In that case, it was his wife. She took four months off work to help him complete the 16 ultramarathons he ran last year, including Badwater. He'll continue to do one to two ultramarathons a year, he said. But now he's eyeing a bike race next year that will take him from one coast of the country to the other.
Goggins likes the Fitness Challenges because it's a way to help focus the country on being healthy, even if they have no interest in joining the Navy, he said.
"It's about people wanting to push themselves," he said. "I just want to see those obesity percentages drop as much as possible. It's just ridiculous. I could care less whether people want to be Navy SEAL or not. Hopefully, they come in here thinking they're in great shape and realize they're not."
Special Warfare Operator Chief Michael Welvaert, 38, said he hopes that the SEALs get a few recruits from the event here -- mostly out of his hometown pride. Welvaert grew up in Michigan, which despite having thousands of miles of coastline is woefully underrepresented in the SEALs.
He joined the Navy when he realized his civil engineering job was a dead end. After seeing SEALs training at boot camp and seeing a video they produced, he was hooked.
"I saw the video and said, 'I want to do THAT,' " he said. "There was nothing that was going to stop me."
That was a little more than 18 years ago. He was taught Spanish and went on five deployments in Central and South America. He even appeared in a Navy SEALs video. Now he helps teach SEALs the ropes, and wouldn't mind seeing a few more from his home state.
"Not a lot of people from Michigan try out for it," he said. "People just don't know. They see the movies -- there's nothing that glorifies us at all. I think it's the publicity; there's just not enough."
While he's here for the Fitness Challenge, he's going to go to a couple of high schools, including his own, Henry Ford II in Sterling Heights, to show the kids what SEAL training, and the pride of making it through, is like.
That training in a word: brutal. And the Fitness Challenge reflects that.

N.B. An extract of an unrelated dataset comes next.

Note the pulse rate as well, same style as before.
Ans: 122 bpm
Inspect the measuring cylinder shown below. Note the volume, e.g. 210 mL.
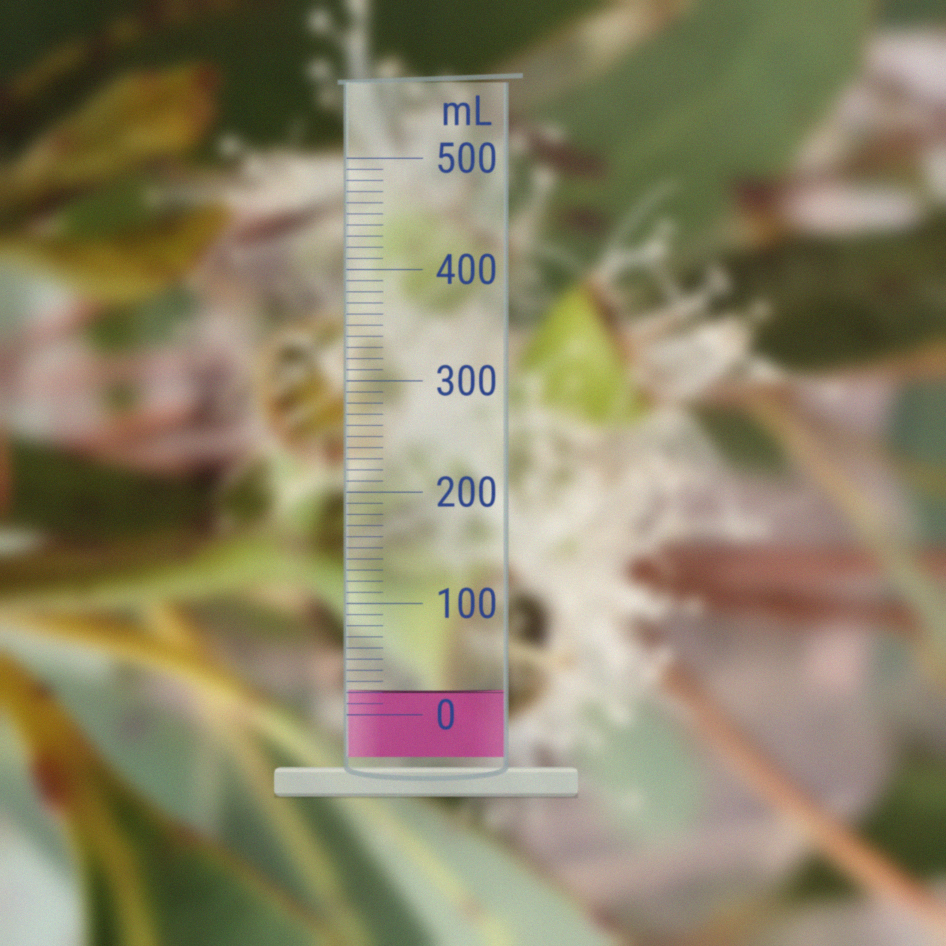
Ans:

Lisa McDermott, a 27-year-old English teacher in Northville Public Schools by day and teacher of Krav Maga, the Israeli self-defense system, by night, has no illusions about the challenge.
"I find it very, very difficult," she said. "But the lead instructor at our school is doing very, very well."
The SEAL recruiters came to the Krav Maga school in Troy recently, and they often work out to the Navy SEAL training tapes, she said, so the instructors decided to give it a try as a group.
"The pull-ups are very difficult, and so is meeting the time requirements," McDermott said. "You think 500 yards in 10 minutes isn't such a big deal. But then you get in and start swimming it and realize it's very, very difficult. But even if you don't make it, it's still a lot of fun to try."
Each participant in the Fitness Challenge gets a white T-shirt. Those meeting SEAL entrance requirements get a brown shirt. And those meeting SEAL competitive standards -- what they'd expect of actual members -- get a blue shirt.
The requirements (see accompanying story) are almost identical to the entry tests given to people applying for the SEALs, Hecht said.
"The only difference between this and the real physical screening test is that you'd have to wear boots and camo pants," Hecht said. "We've decided to allow the American public to wear shorts and tennis shoes."